### Instructions for the task
Within the material below, locate the line with "je otevřít zobák" and the line with "Zapomeňte na strouhanku", then return those two lines and all lines between them, exactly as written.

### Data for review
═══

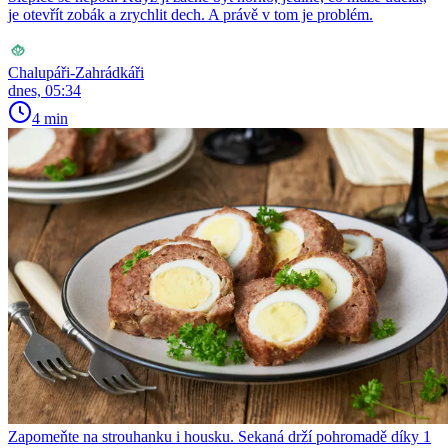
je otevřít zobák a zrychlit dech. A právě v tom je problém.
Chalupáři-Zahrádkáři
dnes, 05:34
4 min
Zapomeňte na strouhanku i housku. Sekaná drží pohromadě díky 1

═══

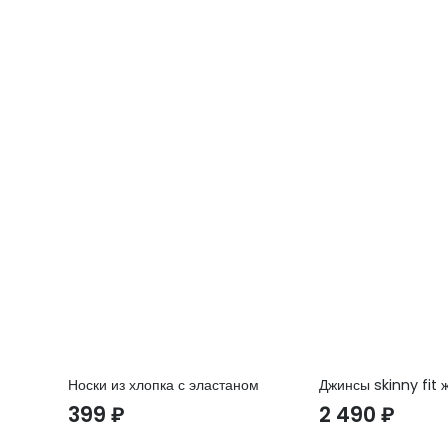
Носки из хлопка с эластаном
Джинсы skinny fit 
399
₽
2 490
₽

═══

### Solution for this problem
je otevřít zobák a zrychlit dech. A právě v tom je problém.
Chalupáři-Zahrádkáři
dnes, 05:34
4 min
Zapomeňte na strouhanku i housku. Sekaná drží pohromadě díky 1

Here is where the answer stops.